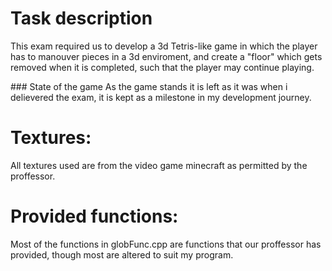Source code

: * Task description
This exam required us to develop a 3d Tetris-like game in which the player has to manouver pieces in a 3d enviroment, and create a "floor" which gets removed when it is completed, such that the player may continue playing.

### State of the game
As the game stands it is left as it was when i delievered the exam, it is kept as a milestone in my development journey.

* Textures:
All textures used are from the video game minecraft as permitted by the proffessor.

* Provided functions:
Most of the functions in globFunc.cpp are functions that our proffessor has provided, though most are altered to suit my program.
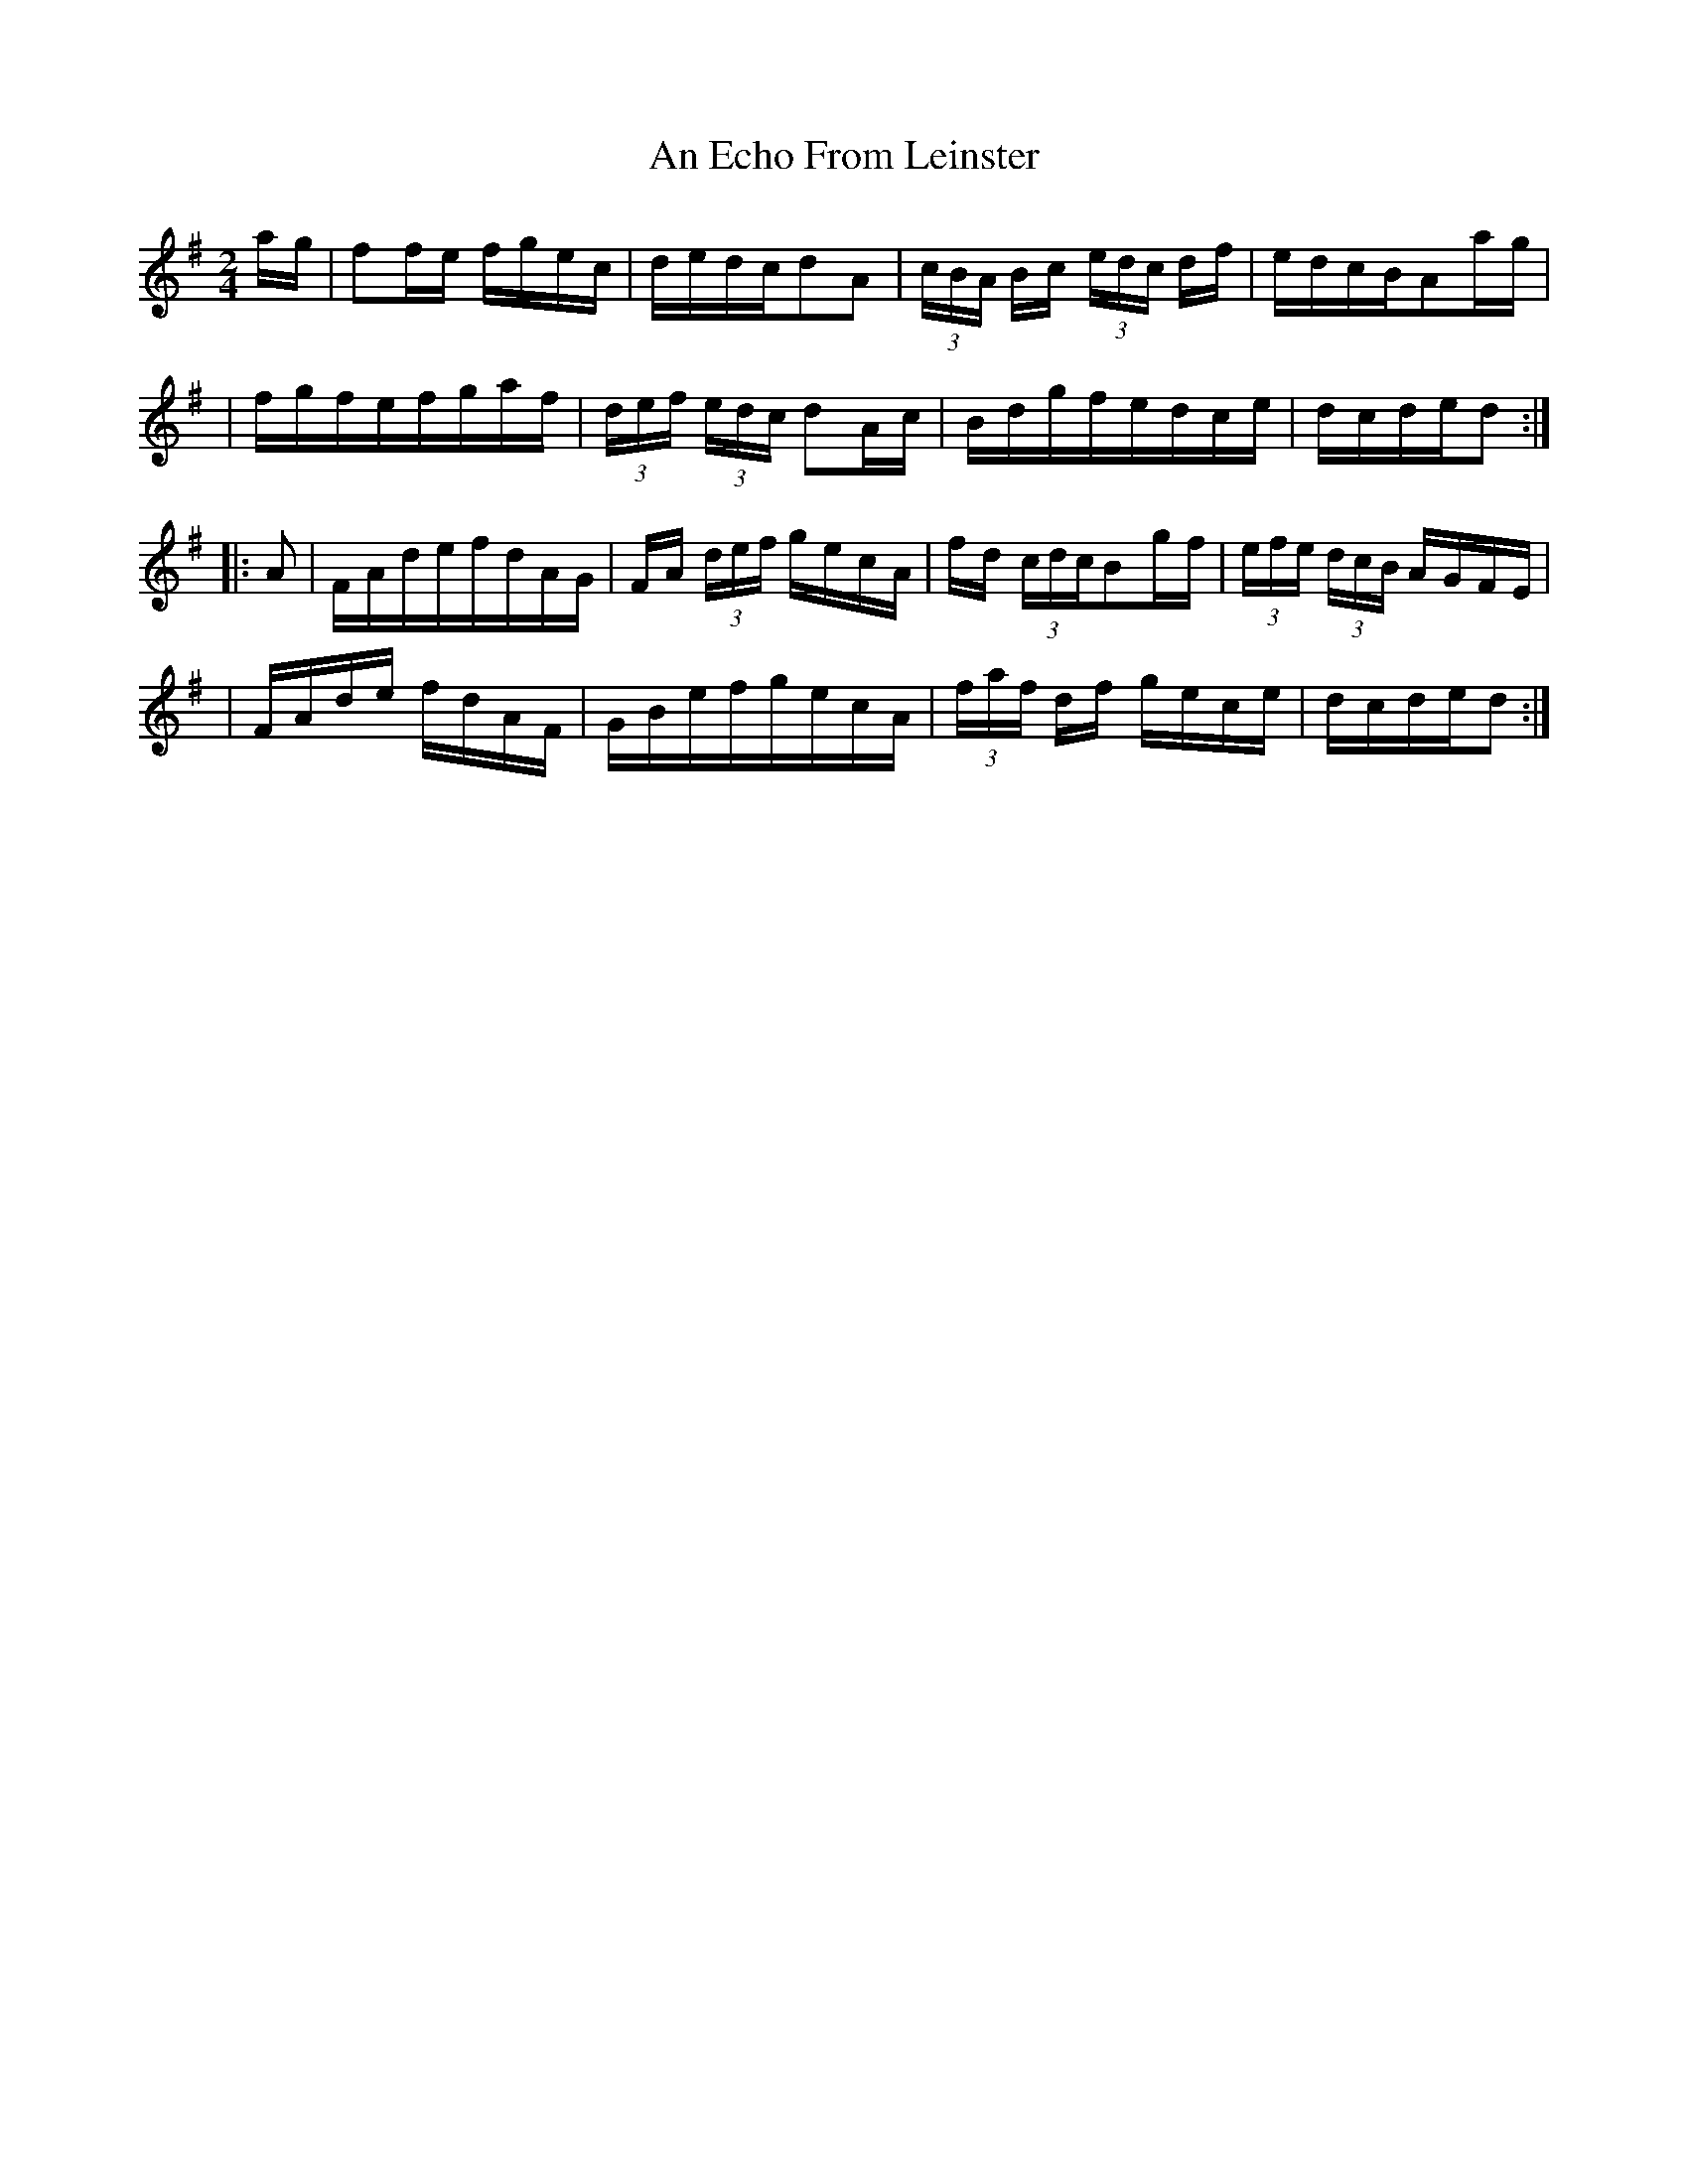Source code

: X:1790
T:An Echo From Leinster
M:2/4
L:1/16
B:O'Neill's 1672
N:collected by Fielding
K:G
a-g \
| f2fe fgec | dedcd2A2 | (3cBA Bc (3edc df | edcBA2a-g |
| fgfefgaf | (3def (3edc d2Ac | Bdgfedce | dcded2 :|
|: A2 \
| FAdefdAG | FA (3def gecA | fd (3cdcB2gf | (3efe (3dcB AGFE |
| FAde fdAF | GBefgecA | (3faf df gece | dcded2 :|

★ ★ ★ ★

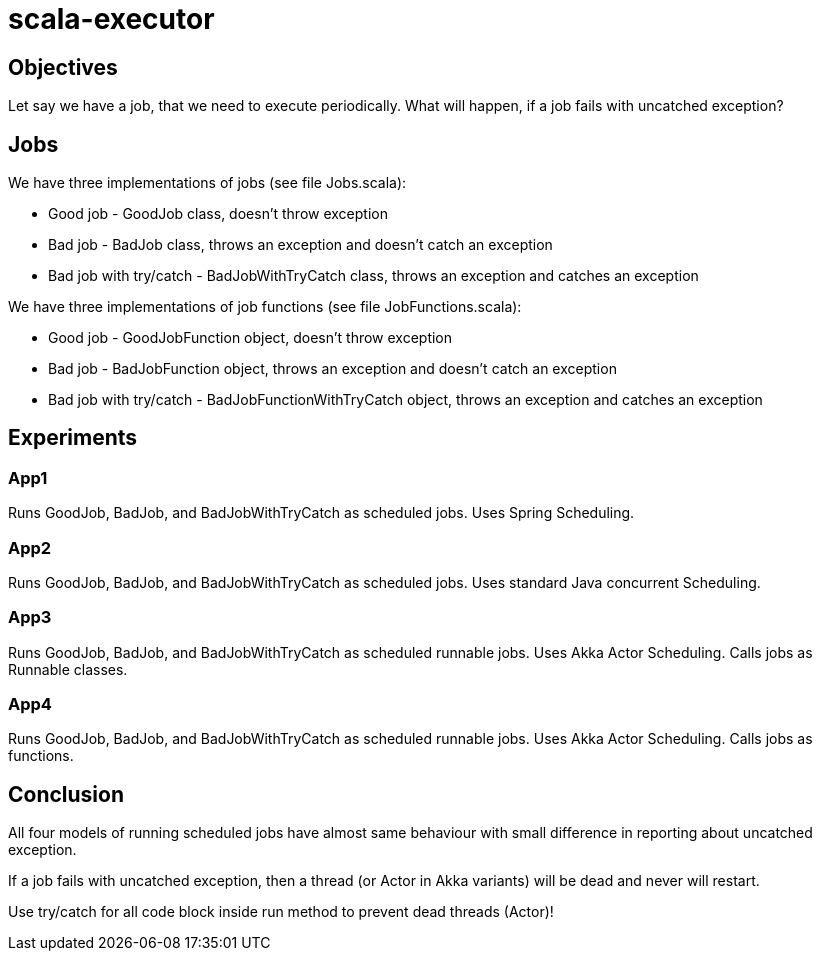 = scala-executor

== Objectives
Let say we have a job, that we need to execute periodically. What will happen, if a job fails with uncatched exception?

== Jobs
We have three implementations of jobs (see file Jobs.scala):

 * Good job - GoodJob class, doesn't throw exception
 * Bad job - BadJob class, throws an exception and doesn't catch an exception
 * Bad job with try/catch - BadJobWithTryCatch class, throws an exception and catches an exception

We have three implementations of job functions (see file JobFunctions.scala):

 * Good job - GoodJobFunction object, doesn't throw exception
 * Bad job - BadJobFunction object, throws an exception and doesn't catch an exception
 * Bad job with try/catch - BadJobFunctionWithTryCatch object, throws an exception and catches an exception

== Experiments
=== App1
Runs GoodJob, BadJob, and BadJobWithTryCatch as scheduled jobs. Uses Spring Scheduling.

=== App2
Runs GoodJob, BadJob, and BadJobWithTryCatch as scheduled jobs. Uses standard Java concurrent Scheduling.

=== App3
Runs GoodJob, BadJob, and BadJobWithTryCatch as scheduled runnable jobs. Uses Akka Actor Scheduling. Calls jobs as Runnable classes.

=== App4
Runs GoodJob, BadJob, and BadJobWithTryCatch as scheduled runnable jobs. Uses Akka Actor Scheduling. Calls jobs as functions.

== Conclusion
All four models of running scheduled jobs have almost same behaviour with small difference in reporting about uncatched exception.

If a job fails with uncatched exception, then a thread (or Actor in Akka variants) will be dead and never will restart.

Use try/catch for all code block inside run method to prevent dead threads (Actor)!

★ ★ ★ ★

◆ GOAL OF THE EXERCISE: Above are some records; extract exactly the lines from the one containing "As the game" through the one containing "gece | dcded2 :|" and drop the pictures.

◆ RESULT:
As the game stands it is left as it was when i delievered the exam, it is kept as a milestone in my development journey.

* Textures:
All textures used are from the video game minecraft as permitted by the proffessor.

* Provided functions:
Most of the functions in globFunc.cpp are functions that our proffessor has provided, though most are altered to suit my program.
Source code

: X:1790
T:An Echo From Leinster
M:2/4
L:1/16
B:O'Neill's 1672
N:collected by Fielding
K:G
a-g \
| f2fe fgec | dedcd2A2 | (3cBA Bc (3edc df | edcBA2a-g |
| fgfefgaf | (3def (3edc d2Ac | Bdgfedce | dcded2 :|
|: A2 \
| FAdefdAG | FA (3def gecA | fd (3cdcB2gf | (3efe (3dcB AGFE |
| FAde fdAF | GBefgecA | (3faf df gece | dcded2 :|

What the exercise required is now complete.